# Machining square holes in a lathe



## woodfarmer (4 Nov 2019)

Working on my latest product I needed to machine a square (oblong) hole to make a frame. My trusty Holbrook did not let me down


----------



## novocaine (5 Nov 2019)

top one's the wrong way round.  
nice job. 

no other tool in a machine shop is as versatile as a lathe. everything else does a one or a few jobs, the lathe does them all. 
it's also the only tool in a machine shop that can build a version of itself with no other tools (excluding the nut behind the handwheel). 
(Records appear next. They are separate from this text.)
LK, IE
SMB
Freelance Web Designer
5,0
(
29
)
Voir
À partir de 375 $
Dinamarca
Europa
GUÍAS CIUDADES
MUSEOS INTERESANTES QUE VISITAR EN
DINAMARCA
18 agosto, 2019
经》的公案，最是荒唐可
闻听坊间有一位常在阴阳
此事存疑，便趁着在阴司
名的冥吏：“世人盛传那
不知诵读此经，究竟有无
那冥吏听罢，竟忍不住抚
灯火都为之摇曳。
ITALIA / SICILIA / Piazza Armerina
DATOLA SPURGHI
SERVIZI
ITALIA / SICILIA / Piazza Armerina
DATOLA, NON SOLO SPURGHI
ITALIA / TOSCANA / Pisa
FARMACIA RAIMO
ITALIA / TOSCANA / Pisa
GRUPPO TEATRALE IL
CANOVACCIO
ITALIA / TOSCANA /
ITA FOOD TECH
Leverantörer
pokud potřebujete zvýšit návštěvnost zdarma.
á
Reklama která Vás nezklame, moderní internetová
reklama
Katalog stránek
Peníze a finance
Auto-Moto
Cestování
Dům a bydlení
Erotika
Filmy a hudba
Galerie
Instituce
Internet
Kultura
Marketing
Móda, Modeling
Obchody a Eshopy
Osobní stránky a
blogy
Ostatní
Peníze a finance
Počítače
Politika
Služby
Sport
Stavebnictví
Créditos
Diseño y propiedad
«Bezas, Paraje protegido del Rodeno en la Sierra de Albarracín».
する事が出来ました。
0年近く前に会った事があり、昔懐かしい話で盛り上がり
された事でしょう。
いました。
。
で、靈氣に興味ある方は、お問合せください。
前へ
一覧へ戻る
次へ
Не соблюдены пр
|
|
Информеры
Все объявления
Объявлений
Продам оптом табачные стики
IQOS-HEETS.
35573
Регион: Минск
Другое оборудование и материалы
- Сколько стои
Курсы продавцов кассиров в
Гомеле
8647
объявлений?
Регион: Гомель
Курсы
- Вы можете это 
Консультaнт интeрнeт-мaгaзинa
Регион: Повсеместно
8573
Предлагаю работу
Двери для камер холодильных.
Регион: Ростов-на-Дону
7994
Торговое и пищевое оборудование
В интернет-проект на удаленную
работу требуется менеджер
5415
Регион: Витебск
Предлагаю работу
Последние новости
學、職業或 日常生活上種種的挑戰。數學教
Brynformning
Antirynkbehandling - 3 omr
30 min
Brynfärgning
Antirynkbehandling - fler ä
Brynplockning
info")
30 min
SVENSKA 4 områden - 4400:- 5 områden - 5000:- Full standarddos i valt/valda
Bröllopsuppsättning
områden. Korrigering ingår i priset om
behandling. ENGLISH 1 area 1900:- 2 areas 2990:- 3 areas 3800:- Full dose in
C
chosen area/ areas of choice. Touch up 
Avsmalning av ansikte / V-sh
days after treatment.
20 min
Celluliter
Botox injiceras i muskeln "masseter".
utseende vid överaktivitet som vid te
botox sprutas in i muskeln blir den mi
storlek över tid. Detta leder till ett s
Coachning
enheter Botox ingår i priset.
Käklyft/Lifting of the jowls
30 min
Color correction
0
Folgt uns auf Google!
Next year, new roof on the workshop then I'm hiring a van at last and going to collect my lathe.


----------



## Bod (12 Nov 2019)

Alright, I'll ask...
How was it done?

Bod


----------



## woodfarmer (15 Nov 2019)

Ok I admit it, I did use a saw to cut it from the round bar that was hollowed out.













Hope this makes it clear


----------



## Bod (16 Nov 2019)

Thanks.
It's simple when you know how!
You had me puzzled, I was expecting vary special cutters.

Bod


----------



## AndyT (16 Nov 2019)

Nice one!

There's a similar trick you can do with a bit of thick leather - you fold it in two, clamp it between two bits of wood, then drill down through the fold. Open it out, you've drilled a square hole.


----------



## woodfarmer (19 Nov 2019)

Bod":2lpyb6mj said:


> Thanks.
> It's simple when you know how!
> You had me puzzled, I was expecting vary special cutters.
> 
> Bod



It took me a while to figure it out. Ideally I should have had a milling machine. Or maybe forged it, but I didn't trust my heat treating skills for this as strength is critical. Also can't weld anymore so this seemed the only (but tedious) option. Notice that the round bit at the end has a stepped recess inside. This is for an endcap to fit into so I have frame in the middle.


----------